Billionaire Leon Cooperman has lodged yet another entry in his ongoing back-and-forth with Sen. Elizabeth Warren over a wealth tax. He added a new wrinkle to it today: Eliminating the Department of Education instead, saying the country doesn’t need to progress in that area anymore.

In a CNBC interview on Friday, Cooperman again criticized Warren and her chief policy item. The war of words between the two stretches back years. Most recently, Warren invited Cooperman to testify in a Senate Finance hearing on taxes, and after Cooperman declined, the Massachusetts senator accused him of being “too frightened” to appear. (Pro-wealth tax millionaire Abigail Disney testified instead.)

“I do believe in the progressive income tax structure; I do believe rich people should pay more,” Cooperman told CNBC’s Squawk Box, before adding, “the wealth tax makes no sense to me, for lots of reasons.” He noted that wealth taxes have been eliminated in almost all countries where they’ve been introduced.

Under Warren’s Ultra-Millionaire Tax Act, households with a net worth between $50 million to $1 billion would see a 2% tax, while those holding over $1 billion would see a 3% tax.

Instead, Cooperman floated alternatives, including raising the marginal tax rate, eliminating carried interest, and eliminating tax code item 1301, which Cooperman said allows “real estate” to indefinitely roll forward capital gains. Then he went further.

“We should eliminate the Department of Education,” Cooperman said. “We don’t need a $100 billion cabinet to tell the states how to educate their children. Segregation is over, okay.”

Cooperman’s remarks on segregation are belied by data and recent research, however. A February 2020 report from the left-leaning Economic Policy Institute found American schools continue to be “heavily segregated by race and ethnicity,” with Black children five times more likely to attend segregated schools than their white peers, and more than twice as likely to attend high-poverty schools. Studies in states like Massachusetts have shown that, even as school districts grow more diverse, segregated schools have grown.
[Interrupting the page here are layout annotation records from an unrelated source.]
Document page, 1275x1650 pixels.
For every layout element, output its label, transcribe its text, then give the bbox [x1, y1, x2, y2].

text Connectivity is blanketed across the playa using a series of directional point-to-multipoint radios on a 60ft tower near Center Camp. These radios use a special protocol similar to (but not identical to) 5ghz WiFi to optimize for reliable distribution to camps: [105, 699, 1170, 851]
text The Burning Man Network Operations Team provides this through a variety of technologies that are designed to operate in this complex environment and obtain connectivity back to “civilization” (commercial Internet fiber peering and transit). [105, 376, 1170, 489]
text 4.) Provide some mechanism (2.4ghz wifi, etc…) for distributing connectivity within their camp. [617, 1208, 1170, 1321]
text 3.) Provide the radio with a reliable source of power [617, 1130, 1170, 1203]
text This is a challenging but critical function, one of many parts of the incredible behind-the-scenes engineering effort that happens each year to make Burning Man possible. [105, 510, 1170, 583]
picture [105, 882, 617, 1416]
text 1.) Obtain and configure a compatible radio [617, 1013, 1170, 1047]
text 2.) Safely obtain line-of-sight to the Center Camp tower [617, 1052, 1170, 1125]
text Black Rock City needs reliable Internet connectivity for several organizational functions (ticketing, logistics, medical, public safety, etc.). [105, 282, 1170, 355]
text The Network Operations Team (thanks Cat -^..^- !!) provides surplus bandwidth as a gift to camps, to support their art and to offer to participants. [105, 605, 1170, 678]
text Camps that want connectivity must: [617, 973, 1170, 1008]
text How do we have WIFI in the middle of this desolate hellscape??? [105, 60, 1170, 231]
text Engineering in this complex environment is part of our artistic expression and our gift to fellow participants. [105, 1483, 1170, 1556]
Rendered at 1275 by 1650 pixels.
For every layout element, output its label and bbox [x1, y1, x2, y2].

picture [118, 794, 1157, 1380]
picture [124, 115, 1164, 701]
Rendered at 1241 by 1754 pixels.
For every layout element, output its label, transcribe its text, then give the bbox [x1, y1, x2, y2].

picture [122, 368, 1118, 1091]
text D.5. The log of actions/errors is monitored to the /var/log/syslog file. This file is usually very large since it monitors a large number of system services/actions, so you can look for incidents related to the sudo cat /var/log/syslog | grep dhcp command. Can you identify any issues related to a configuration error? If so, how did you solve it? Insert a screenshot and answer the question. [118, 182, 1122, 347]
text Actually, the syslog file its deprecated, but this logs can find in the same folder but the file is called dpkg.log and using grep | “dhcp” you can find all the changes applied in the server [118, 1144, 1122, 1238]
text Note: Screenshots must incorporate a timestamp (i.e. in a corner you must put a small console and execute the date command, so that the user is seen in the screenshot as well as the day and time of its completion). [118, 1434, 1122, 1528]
Even ultra-liberal and ultrawealthy New York City is still struggling to desegregate its schools, which are, as The New York Times reports, some of the most segregated in the country. Current Mayor Bill de Blasio enacted some reforms meant to address this in the final year of his second term, but, as the Times reports, it left the details of future reforms to his predecessor.

Cooperman also addressed Warren’s critiques of him owning stock in student-loan servicer Navient, which Warren has repeatedly spoken out against and wants the government to fire as a major servicer of federal debt. “Thank god” he owned the stock, he said, since it’s doubled.

Ultimately, Cooperman said he thinks that Warren’s wealth tax is “probably” unconstitutional.  “I don’t know her. I don’t vote in Massachusetts, but I think she’s very wrong-minded,” he said.

Neither Warren nor Cooperman immediately responded to Insider’s requests for comment.

In her Tuesday hearing, Warren said her invitation to Cooperman “is how democracy is supposed to work – citizens and stakeholders discuss ideas, and then our elected representatives vote.” She added: “I’m disappointed that Mr. Cooperman decided he was more comfortable taking softball questions on cable news than subjecting his views to debate in the US Senate.”